> [Input]
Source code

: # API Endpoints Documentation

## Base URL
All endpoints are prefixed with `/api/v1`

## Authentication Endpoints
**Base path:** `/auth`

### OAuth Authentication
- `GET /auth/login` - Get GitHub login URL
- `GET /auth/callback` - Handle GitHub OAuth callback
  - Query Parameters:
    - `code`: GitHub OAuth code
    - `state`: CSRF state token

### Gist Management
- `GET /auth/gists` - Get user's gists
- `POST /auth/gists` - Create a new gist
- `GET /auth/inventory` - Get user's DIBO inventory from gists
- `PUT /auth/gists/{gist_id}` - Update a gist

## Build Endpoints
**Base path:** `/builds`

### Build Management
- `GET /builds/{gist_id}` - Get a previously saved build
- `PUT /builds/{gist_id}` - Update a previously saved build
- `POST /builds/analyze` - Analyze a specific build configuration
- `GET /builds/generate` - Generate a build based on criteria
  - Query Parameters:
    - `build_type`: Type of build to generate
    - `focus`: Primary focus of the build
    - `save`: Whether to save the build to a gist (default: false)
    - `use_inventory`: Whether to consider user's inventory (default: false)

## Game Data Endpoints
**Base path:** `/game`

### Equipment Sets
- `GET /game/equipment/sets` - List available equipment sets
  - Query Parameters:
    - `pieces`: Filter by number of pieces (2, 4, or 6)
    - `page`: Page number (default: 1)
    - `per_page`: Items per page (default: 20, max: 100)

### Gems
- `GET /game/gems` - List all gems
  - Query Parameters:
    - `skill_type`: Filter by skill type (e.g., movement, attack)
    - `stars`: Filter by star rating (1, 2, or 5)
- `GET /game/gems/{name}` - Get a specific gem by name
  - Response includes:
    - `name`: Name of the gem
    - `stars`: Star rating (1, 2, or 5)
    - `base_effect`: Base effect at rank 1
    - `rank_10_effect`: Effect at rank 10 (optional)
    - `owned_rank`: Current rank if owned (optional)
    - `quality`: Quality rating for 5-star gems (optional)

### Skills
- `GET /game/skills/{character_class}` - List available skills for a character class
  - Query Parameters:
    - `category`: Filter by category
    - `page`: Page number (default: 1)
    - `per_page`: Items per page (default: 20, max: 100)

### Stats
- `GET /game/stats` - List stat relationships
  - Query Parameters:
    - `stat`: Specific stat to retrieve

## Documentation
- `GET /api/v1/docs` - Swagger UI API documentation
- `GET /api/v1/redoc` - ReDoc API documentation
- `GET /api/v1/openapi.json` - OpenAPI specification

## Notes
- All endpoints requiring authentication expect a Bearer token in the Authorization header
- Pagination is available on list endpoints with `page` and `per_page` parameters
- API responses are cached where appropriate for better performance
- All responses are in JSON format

> [Aim of the task] Go through all the rows and rename "Query Parameters" to "Query Options" wherever it occurs, keeping every other character the same.

> [Solved exercise]
Source code

: # API Endpoints Documentation

## Base URL
All endpoints are prefixed with `/api/v1`

## Authentication Endpoints
**Base path:** `/auth`

### OAuth Authentication
- `GET /auth/login` - Get GitHub login URL
- `GET /auth/callback` - Handle GitHub OAuth callback
  - Query Options:
    - `code`: GitHub OAuth code
    - `state`: CSRF state token

### Gist Management
- `GET /auth/gists` - Get user's gists
- `POST /auth/gists` - Create a new gist
- `GET /auth/inventory` - Get user's DIBO inventory from gists
- `PUT /auth/gists/{gist_id}` - Update a gist

## Build Endpoints
**Base path:** `/builds`

### Build Management
- `GET /builds/{gist_id}` - Get a previously saved build
- `PUT /builds/{gist_id}` - Update a previously saved build
- `POST /builds/analyze` - Analyze a specific build configuration
- `GET /builds/generate` - Generate a build based on criteria
  - Query Options:
    - `build_type`: Type of build to generate
    - `focus`: Primary focus of the build
    - `save`: Whether to save the build to a gist (default: false)
    - `use_inventory`: Whether to consider user's inventory (default: false)

## Game Data Endpoints
**Base path:** `/game`

### Equipment Sets
- `GET /game/equipment/sets` - List available equipment sets
  - Query Options:
    - `pieces`: Filter by number of pieces (2, 4, or 6)
    - `page`: Page number (default: 1)
    - `per_page`: Items per page (default: 20, max: 100)

### Gems
- `GET /game/gems` - List all gems
  - Query Options:
    - `skill_type`: Filter by skill type (e.g., movement, attack)
    - `stars`: Filter by star rating (1, 2, or 5)
- `GET /game/gems/{name}` - Get a specific gem by name
  - Response includes:
    - `name`: Name of the gem
    - `stars`: Star rating (1, 2, or 5)
    - `base_effect`: Base effect at rank 1
    - `rank_10_effect`: Effect at rank 10 (optional)
    - `owned_rank`: Current rank if owned (optional)
    - `quality`: Quality rating for 5-star gems (optional)

### Skills
- `GET /game/skills/{character_class}` - List available skills for a character class
  - Query Options:
    - `category`: Filter by category
    - `page`: Page number (default: 1)
    - `per_page`: Items per page (default: 20, max: 100)

### Stats
- `GET /game/stats` - List stat relationships
  - Query Options:
    - `stat`: Specific stat to retrieve

## Documentation
- `GET /api/v1/docs` - Swagger UI API documentation
- `GET /api/v1/redoc` - ReDoc API documentation
- `GET /api/v1/openapi.json` - OpenAPI specification

## Notes
- All endpoints requiring authentication expect a Bearer token in the Authorization header
- Pagination is available on list endpoints with `page` and `per_page` parameters
- API responses are cached where appropriate for better performance
- All responses are in JSON format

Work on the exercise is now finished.